The law recognizes several different types of trusts, but the two main categories are express trusts and implied trusts. Most trusts fall into one of these two categories, although some may contain elements of both.
What is an Express Trust?
An express trust is created when the settlor (the person who creates the trust) intentionally and explicitly states their intention to create a trust. The terms of the trust must be clearly laid out in a written document, and the settlor must have the capacity to create a trust. The trustee (the person who manages the trust) must have both the ability and the willingness to accept the trust property and carry out the terms of the trust.
What is an Implied Trust?
An implied trust is a trust that is created by operation of law, rather than by explicit statement. This type of trust typically arises in situations where one person holds property for the benefit of another, even though there is no formal trust agreement in place.
What Are Some Examples of Express Trusts?

What you will do:
**A)** In the text on trusts, replace "formal" with "written" in the part that begins at the words "An implied trust is" and stops after "agreement in place.", then give that part.
**B)** According to the text on trusts, how is an implied trust created?
**C)** Continue the text on trusts from where it stops.

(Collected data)
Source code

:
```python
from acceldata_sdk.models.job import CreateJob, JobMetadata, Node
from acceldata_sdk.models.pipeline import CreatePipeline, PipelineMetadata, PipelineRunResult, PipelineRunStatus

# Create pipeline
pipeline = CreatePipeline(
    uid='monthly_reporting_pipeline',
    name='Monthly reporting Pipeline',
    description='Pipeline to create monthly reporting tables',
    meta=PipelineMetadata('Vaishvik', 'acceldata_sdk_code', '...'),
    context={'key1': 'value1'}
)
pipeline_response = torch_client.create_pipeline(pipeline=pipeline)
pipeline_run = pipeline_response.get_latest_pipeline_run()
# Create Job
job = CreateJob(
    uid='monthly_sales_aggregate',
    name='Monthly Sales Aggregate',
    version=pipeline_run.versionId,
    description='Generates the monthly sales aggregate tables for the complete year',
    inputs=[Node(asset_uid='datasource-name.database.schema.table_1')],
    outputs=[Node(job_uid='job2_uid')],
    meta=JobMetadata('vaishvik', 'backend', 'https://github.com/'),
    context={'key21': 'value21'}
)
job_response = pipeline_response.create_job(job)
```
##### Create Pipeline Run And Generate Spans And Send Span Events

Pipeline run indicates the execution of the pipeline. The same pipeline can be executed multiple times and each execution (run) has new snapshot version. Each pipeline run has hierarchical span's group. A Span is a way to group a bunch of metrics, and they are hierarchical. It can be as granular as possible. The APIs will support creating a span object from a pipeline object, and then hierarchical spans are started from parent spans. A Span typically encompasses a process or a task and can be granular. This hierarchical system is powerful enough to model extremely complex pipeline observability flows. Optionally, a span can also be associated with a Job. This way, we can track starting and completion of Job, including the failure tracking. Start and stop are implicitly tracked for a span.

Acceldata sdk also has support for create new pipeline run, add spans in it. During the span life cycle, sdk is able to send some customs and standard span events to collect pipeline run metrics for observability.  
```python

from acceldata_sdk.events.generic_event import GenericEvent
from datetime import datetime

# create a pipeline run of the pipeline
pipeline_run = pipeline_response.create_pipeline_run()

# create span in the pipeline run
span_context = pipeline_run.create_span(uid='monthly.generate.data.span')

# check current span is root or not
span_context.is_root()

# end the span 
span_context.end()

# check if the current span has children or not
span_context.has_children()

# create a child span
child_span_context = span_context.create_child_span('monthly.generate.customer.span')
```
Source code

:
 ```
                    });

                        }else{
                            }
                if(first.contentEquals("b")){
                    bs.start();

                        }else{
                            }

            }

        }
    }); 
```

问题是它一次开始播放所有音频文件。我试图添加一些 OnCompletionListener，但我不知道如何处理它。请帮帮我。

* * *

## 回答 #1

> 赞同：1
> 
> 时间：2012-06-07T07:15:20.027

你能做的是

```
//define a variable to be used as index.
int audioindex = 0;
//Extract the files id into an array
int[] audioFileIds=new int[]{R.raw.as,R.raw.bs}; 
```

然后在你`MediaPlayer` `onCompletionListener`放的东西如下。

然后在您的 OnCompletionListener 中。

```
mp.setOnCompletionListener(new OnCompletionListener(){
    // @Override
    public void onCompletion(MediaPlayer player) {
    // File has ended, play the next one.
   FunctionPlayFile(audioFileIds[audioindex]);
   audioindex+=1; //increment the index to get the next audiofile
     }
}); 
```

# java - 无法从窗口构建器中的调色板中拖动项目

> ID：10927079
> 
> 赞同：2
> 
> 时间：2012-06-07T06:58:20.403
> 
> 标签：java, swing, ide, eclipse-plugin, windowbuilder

Answers for each item:
**A)**
An implied trust is a trust that is created by operation of law, rather than by explicit statement. This type of trust typically arises in situations where one person holds property for the benefit of another, even though there is no written trust agreement in place.

**B)** By operation of law, rather than by explicit statement.

**C)**
There are many different types of express trusts, but some common examples include:
- Irrevocable life insurance trusts: These trusts are created to hold life insurance policies and pay out the death benefit to the named beneficiaries upon the policyholder’s death.
- Charitable remainder trusts: These trusts are created to benefit a charitable organization, with the remainder going to the named beneficiaries.
- Family trusts: These trusts are created to provide financial security for family members, typically after the death of the settlor.
What Are Some Examples of Implied Trusts?
As with express trusts, there are many different types of implied trusts. Some common examples include:
- Resulting trusts: These trusts arise when property is transferred to one person but it is clear that the intention was for another person to benefit from the property. For example, if a parent buys a house and puts their child’s name on the deed but intends to live there themselves, a resulting trust is created. The child holds the property in trust for the parent.
- Constructive trusts: These trusts are created by courts to prevent unjust enrichment. For example, if someone unlawfully takes possession of property that rightfully belongs to someone else, a constructive trust may be imposed to right the wrong.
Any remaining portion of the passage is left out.